■ Materials provided
------------------------------------------------
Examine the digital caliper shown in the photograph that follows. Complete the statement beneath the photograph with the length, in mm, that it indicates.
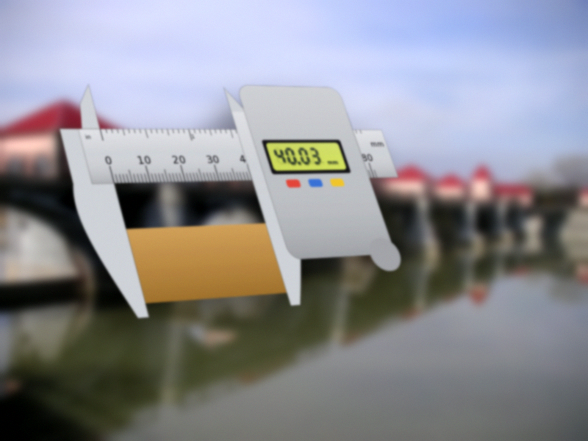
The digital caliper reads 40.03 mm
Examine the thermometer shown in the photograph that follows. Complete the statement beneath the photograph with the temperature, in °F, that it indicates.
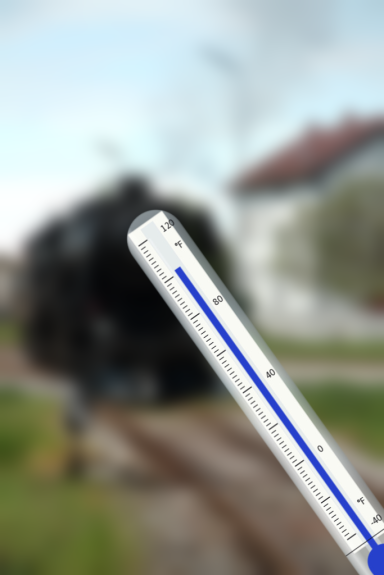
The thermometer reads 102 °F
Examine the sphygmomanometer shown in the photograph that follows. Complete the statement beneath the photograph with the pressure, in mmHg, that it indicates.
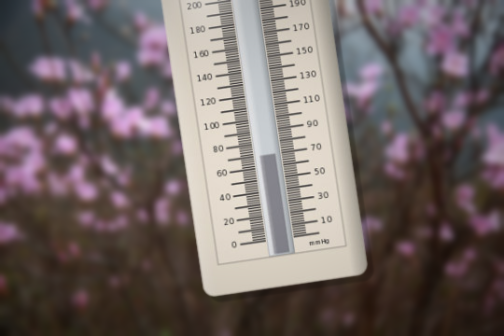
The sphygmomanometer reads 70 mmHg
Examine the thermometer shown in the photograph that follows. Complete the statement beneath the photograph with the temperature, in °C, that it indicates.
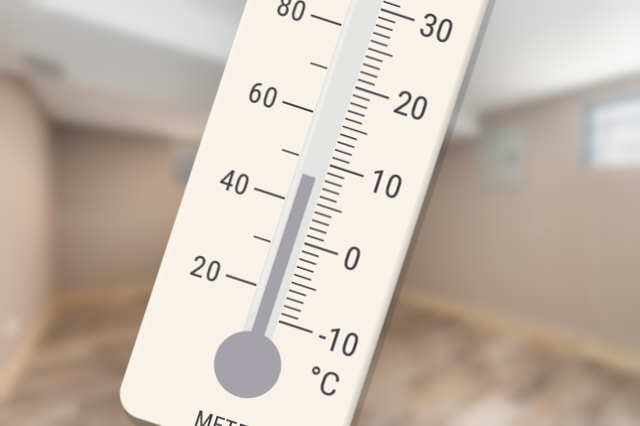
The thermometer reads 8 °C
------------------------------------------------
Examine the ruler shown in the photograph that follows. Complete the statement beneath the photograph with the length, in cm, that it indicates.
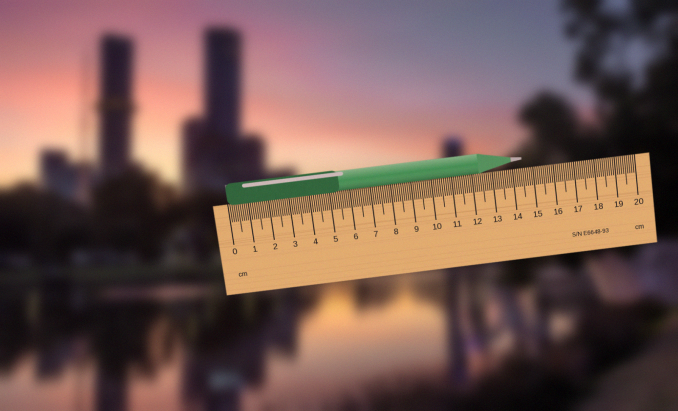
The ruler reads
------------------------------------------------
■ Problem requirements
Put the lines above, starting at the line that contains "Examine the sphygmomanometer" and ending at the line that contains "The thermometer reads 8 °C", into a Markdown table with the columns "No." and "Text", skipping blank lines. Leave the pictures out.

■ Result of the exercise
| No. | Text |
|---|---|
| 1 | Examine the sphygmomanometer shown in the photograph that follows. Complete the statement beneath the photograph with the pressure, in mmHg, that it indicates. |
| 2 | The sphygmomanometer reads 70 mmHg |
| 3 | Examine the thermometer shown in the photograph that follows. Complete the statement beneath the photograph with the temperature, in °C, that it indicates. |
| 4 | The thermometer reads 8 °C |